Brief: A faithful transcription of all the entries below is needed, without the pictures.

Input:
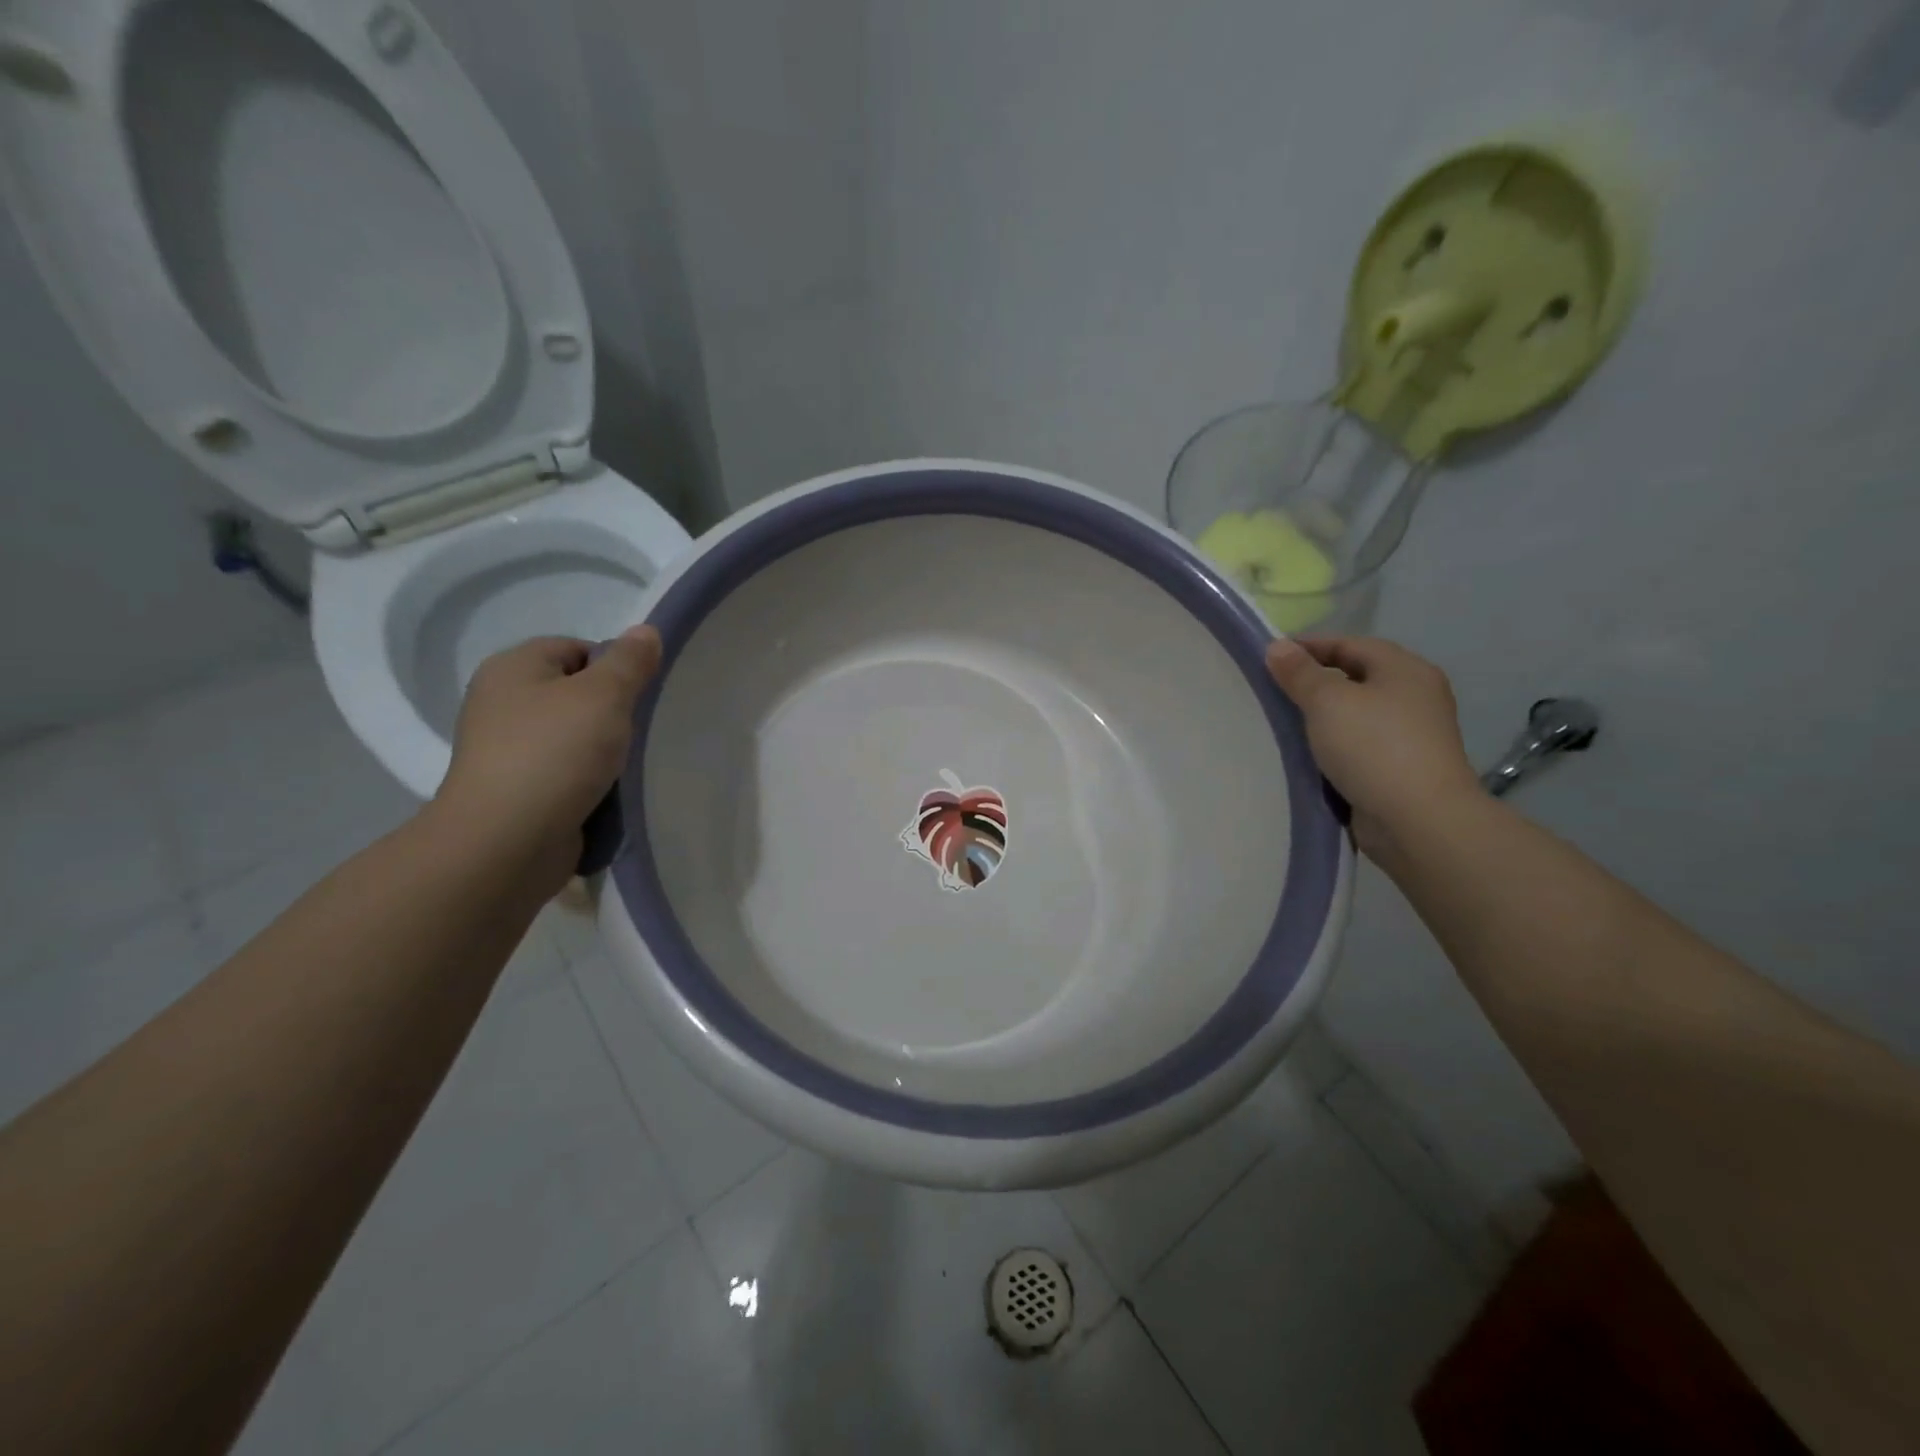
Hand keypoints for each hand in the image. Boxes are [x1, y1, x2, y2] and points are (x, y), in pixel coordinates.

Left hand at [433, 626, 662, 890]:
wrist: (507, 842)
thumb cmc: (555, 754)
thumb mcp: (604, 696)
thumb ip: (629, 661)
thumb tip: (645, 631)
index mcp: (512, 668)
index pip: (575, 648)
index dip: (613, 667)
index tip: (639, 696)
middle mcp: (500, 703)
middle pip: (574, 693)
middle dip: (611, 711)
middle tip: (638, 731)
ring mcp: (505, 751)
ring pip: (571, 737)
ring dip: (602, 750)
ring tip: (627, 766)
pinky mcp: (516, 792)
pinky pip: (564, 774)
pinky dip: (587, 781)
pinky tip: (607, 793)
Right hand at [1265, 635, 1481, 858]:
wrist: (1419, 820)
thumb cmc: (1373, 747)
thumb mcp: (1327, 702)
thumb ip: (1299, 673)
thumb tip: (1277, 646)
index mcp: (1404, 669)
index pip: (1350, 644)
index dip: (1309, 647)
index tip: (1270, 660)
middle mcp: (1415, 695)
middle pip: (1356, 677)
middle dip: (1314, 682)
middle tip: (1273, 692)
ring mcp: (1412, 734)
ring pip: (1357, 713)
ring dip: (1323, 717)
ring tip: (1284, 724)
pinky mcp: (1403, 767)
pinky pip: (1360, 745)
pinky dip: (1334, 745)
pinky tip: (1308, 755)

Worked solution:
Hand keypoints for each hand in the image. Boxes are [x1, y1, x2, y2] and points are (x, y), in pixel coordinates.

Left hand at [433, 626, 662, 890]:
wrist: (507, 842)
thumb cmc: (555, 754)
thumb mcp: (604, 696)
thumb ip: (629, 661)
thumb tip: (645, 631)
index mcp: (512, 668)
index pip: (575, 648)
index dip: (613, 667)
index tip: (639, 696)
middle mcp: (500, 703)
middle pip: (574, 693)
middle dip: (611, 711)
middle tip: (638, 731)
ring mcp: (505, 751)
ring pip: (571, 737)
ring dip: (602, 750)
ring tip: (627, 766)
pinky mcp: (516, 792)
pinky pip: (564, 774)
pinky dip: (587, 781)
pinky tip: (607, 793)
Right hand at [1265, 635, 1481, 858]:
wrist: (1419, 820)
thumb cmc: (1373, 747)
thumb mcp: (1327, 702)
thumb ip: (1299, 673)
thumb tip: (1277, 646)
index mcp: (1404, 669)
index pip: (1350, 644)
index dip: (1309, 647)
index tip: (1270, 660)
middle mcp: (1415, 695)
middle pip: (1356, 677)
middle dip: (1314, 682)
middle tip: (1273, 692)
ring mcp: (1412, 734)
ring pip: (1357, 713)
ring dip: (1323, 717)
ring tip: (1284, 724)
pinky mcp: (1403, 767)
pinky pip: (1360, 745)
pinky dip: (1334, 745)
pinky tip: (1308, 755)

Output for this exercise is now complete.